WORK REQUIRED
In the records below, find each line with "Care" and copy it.

(RECORDS SHOWN begins)

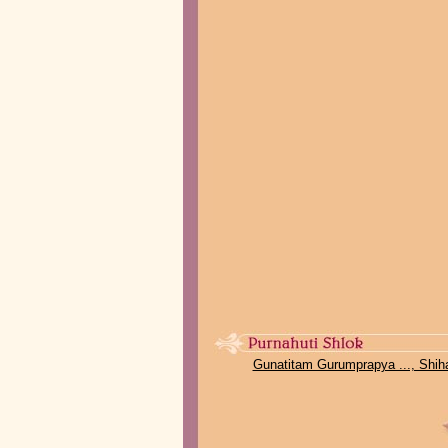
Gunatitam Gurumprapya ..., Shih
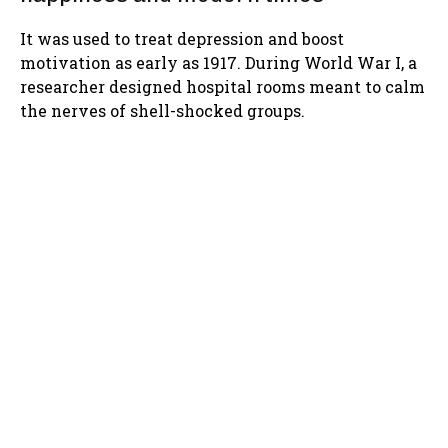
It was used to treat depression and boost
motivation as early as 1917. During World War I, a
researcher designed hospital rooms meant to calm
the nerves of shell-shocked groups.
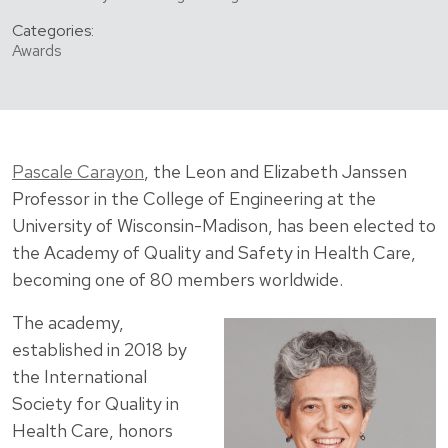
Categories:
Awards
Pascale Carayon
, the Leon and Elizabeth Janssen
Professor in the College of Engineering at the
University of Wisconsin-Madison, has been elected to
the Academy of Quality and Safety in Health Care,
becoming one of 80 members worldwide.
The academy,
established in 2018 by
the International
Society for Quality in
Health Care, honors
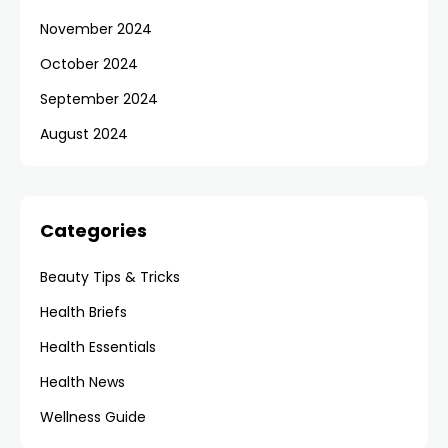
November 2024
October 2024
September 2024
August 2024
Categories
Beauty Tips & Tricks
Health Briefs
Health Essentials
Health News
Wellness Guide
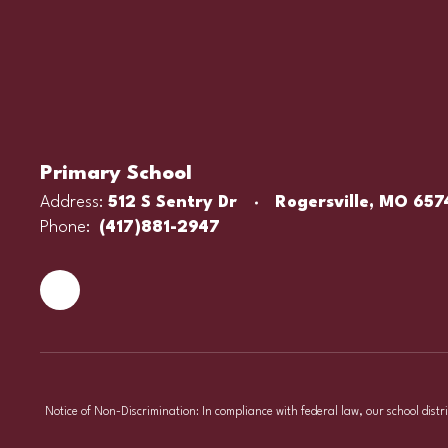
Primary School
Address:
512 S Sentry Dr
Rogersville, MO 657
Phone:
(417)881-2947
Notice of Non-Discrimination: In compliance with federal law, our school distr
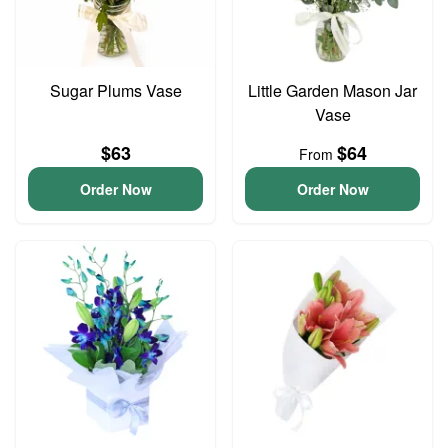
Sugar Plums Vase
Little Garden Mason Jar
Vase
$63
$64
From
Order Now
Order Now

(RECORDS SHOWN ends)

RESULT OF THIS EXERCISE
the Academy of Quality and Safety in Health Care,
Health Care, honors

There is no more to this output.